Read more about it here.
Carving out a home
Ernesto Angerame didn’t want to leave Italy for Australia as a young man. Then WWII broke out and he was conscripted to cut wood for the war effort.
But after a rocky start to his Australian life, Ernesto would go on to found the Sportsmen's Saloon in Lygon Street, Carlton.
The place would become an institution and Ernesto the official barber of the Carlton Football Club for decades.
The Blues have a proud tradition of Italian-Australian champions.
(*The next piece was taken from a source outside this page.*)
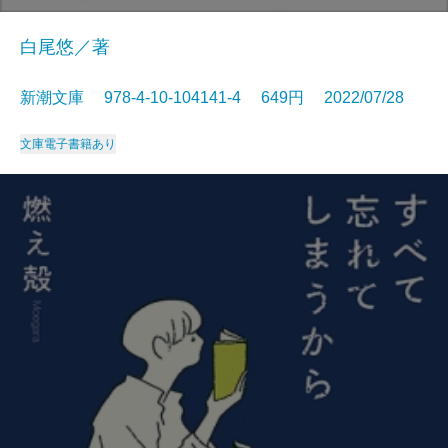
白尾悠／著
新潮文庫 978-4-10-104141-4 649円 2022/07/28
文庫
電子書籍あり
But the game would help many other Italian migrants, like Ernesto, find a place in their new home.
Read more about Ernesto here.
Covered in glory
The game and culture of footy continues to evolve and reflect the changing story of Melbourne.
This Collingwood hijab was made in 2010 by South African born, Muslim woman Shanaaz Copeland.
Moya says that Aussie Rules' intimate relationship with Melbourne has long proved a means for migrants to embrace the culture of their new home.
'Footy forms a big part of peoples personal and collective identities,' she says.
'It gives people a sense of place, where they fit in and where they belong.